Exercise instructions: Count the lines in the data below that contain the string "leads". Reply with that number alone.

Stored entries:

_ _ _ _

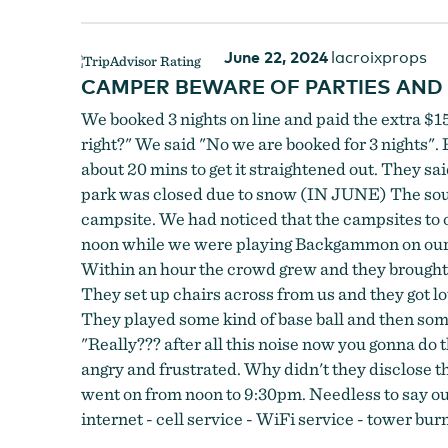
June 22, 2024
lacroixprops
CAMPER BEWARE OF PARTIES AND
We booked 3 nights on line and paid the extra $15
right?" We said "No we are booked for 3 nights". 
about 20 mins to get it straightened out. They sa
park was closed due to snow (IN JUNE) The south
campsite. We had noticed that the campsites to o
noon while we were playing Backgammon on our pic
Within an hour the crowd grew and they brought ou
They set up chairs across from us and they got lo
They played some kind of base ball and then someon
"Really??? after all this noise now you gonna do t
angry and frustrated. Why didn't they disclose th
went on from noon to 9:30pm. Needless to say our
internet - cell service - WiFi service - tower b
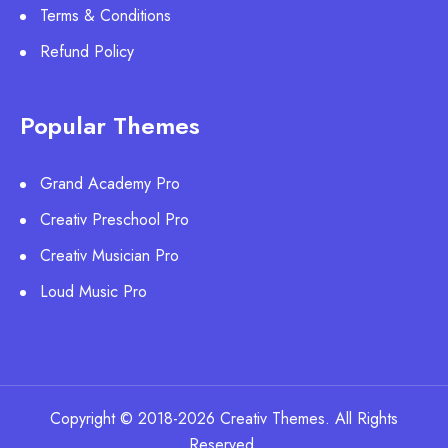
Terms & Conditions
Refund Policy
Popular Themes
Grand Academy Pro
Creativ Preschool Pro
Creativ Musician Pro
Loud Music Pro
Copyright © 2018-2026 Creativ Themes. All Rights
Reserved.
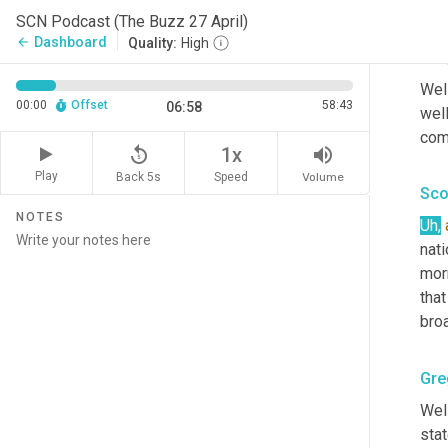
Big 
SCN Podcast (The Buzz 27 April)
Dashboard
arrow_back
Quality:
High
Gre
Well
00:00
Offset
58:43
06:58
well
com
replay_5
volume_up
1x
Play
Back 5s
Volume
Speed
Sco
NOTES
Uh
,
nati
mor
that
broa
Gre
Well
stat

_ _ _ _

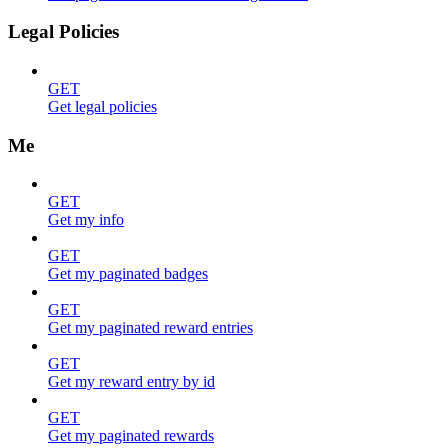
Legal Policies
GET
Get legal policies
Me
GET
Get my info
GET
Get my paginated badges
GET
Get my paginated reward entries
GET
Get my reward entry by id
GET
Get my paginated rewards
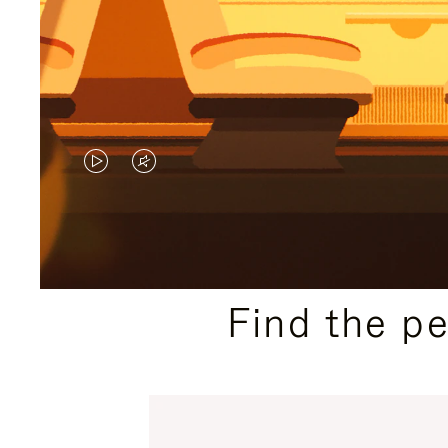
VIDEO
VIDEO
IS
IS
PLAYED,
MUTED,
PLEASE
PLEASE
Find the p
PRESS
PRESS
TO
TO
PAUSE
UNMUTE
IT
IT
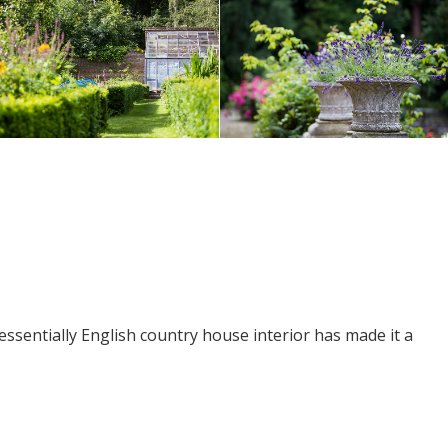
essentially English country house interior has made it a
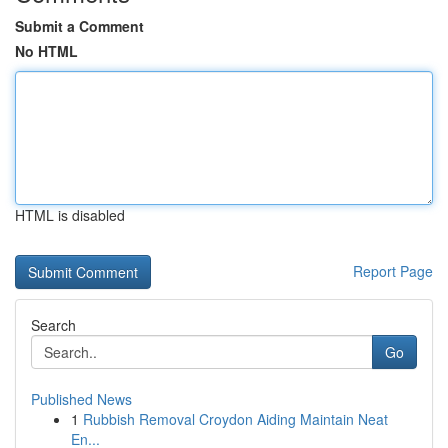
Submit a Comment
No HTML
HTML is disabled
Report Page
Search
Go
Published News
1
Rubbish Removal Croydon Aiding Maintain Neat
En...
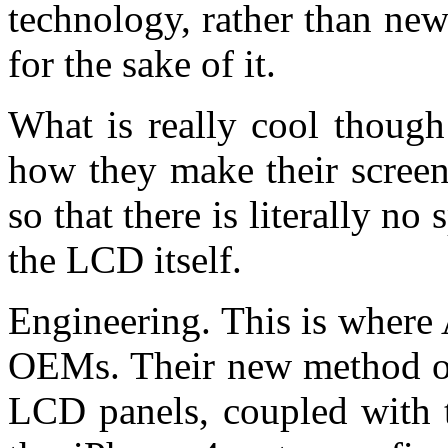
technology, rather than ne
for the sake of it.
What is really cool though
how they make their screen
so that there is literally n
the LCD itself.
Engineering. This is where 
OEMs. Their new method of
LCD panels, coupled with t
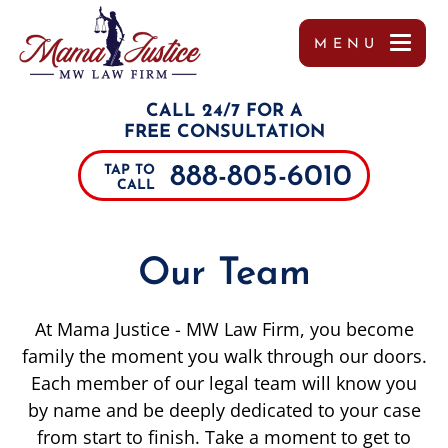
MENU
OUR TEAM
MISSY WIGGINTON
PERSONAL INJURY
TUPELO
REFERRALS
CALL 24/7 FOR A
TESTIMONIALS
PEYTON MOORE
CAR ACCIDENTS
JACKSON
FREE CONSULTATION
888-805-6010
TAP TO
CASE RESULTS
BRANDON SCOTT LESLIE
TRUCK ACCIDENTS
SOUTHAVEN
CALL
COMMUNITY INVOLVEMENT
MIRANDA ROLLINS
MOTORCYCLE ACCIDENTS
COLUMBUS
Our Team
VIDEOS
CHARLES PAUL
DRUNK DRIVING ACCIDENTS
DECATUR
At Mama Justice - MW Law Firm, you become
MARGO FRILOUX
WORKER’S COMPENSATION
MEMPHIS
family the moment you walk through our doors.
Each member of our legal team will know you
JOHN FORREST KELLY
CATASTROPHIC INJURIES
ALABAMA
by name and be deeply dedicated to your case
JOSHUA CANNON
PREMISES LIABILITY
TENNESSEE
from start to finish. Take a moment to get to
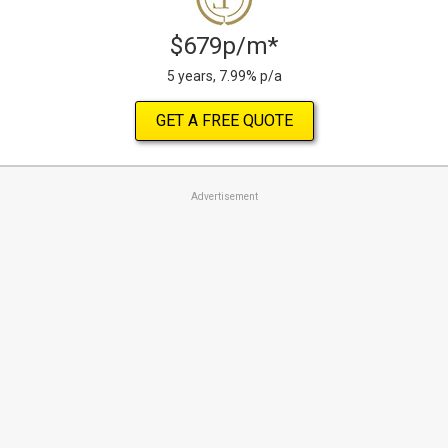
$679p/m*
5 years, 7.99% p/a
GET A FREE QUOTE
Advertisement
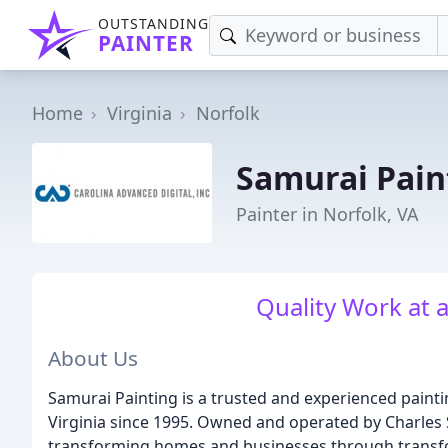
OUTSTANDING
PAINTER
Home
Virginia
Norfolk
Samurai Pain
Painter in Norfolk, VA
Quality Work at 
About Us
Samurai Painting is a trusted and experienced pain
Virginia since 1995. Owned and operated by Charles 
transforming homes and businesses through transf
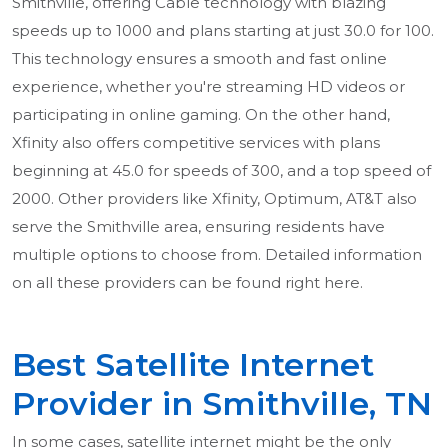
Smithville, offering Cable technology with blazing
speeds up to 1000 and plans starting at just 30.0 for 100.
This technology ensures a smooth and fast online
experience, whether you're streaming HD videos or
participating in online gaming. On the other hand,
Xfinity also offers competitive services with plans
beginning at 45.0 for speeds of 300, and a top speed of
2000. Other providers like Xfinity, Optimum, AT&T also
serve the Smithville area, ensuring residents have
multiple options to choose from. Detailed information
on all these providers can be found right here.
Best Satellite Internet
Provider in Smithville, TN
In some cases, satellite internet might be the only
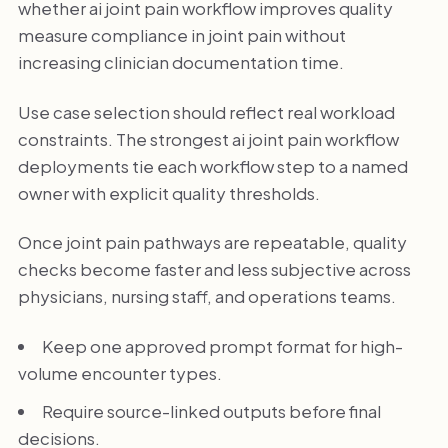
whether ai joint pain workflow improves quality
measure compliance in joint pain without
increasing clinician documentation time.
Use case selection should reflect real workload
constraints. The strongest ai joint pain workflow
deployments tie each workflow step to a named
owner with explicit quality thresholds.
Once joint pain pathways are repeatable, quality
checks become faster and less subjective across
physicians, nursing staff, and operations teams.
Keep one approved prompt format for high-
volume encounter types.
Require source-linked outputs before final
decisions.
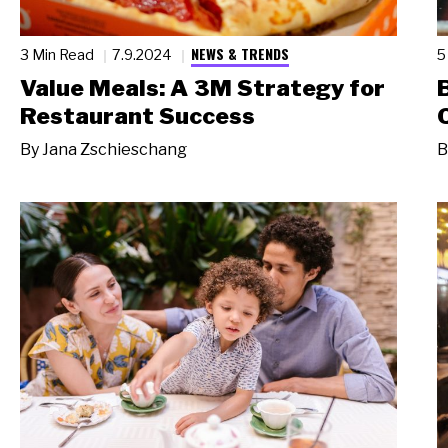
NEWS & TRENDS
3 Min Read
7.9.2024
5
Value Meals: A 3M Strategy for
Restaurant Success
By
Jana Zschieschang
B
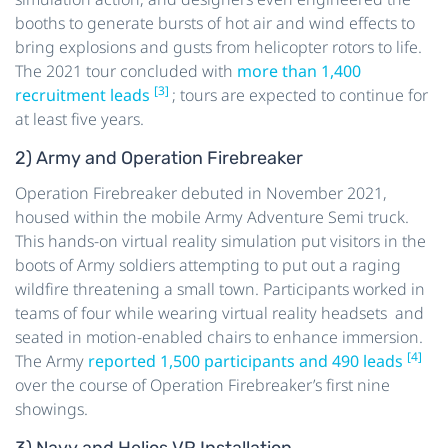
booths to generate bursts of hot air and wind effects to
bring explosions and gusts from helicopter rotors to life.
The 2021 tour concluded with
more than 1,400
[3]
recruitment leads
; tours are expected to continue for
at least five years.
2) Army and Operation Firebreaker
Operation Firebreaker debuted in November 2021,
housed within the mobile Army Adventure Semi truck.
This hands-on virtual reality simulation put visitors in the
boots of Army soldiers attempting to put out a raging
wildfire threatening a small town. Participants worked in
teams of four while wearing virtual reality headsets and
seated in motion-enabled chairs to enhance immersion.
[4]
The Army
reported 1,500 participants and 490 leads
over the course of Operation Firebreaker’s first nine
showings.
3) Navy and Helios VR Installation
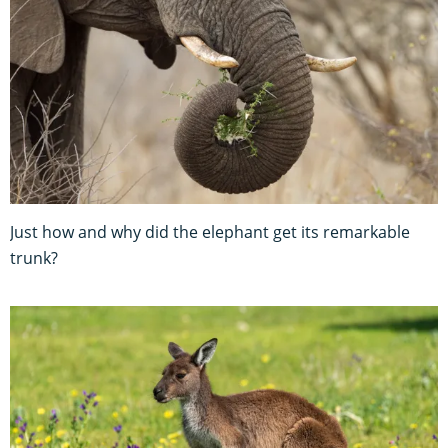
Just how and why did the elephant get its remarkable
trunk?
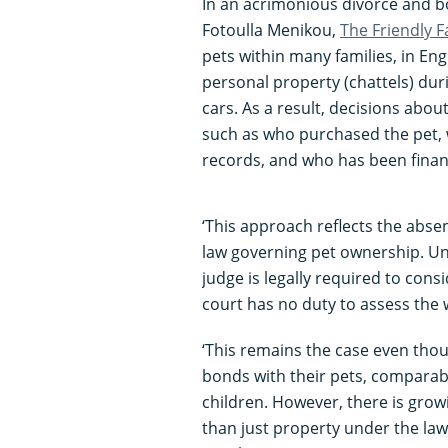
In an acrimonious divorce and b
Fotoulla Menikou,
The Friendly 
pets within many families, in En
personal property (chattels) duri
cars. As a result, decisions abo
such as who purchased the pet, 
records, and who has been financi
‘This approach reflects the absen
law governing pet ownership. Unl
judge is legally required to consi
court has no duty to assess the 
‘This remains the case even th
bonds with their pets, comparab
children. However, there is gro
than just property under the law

_ _ _ _

Written solution: 2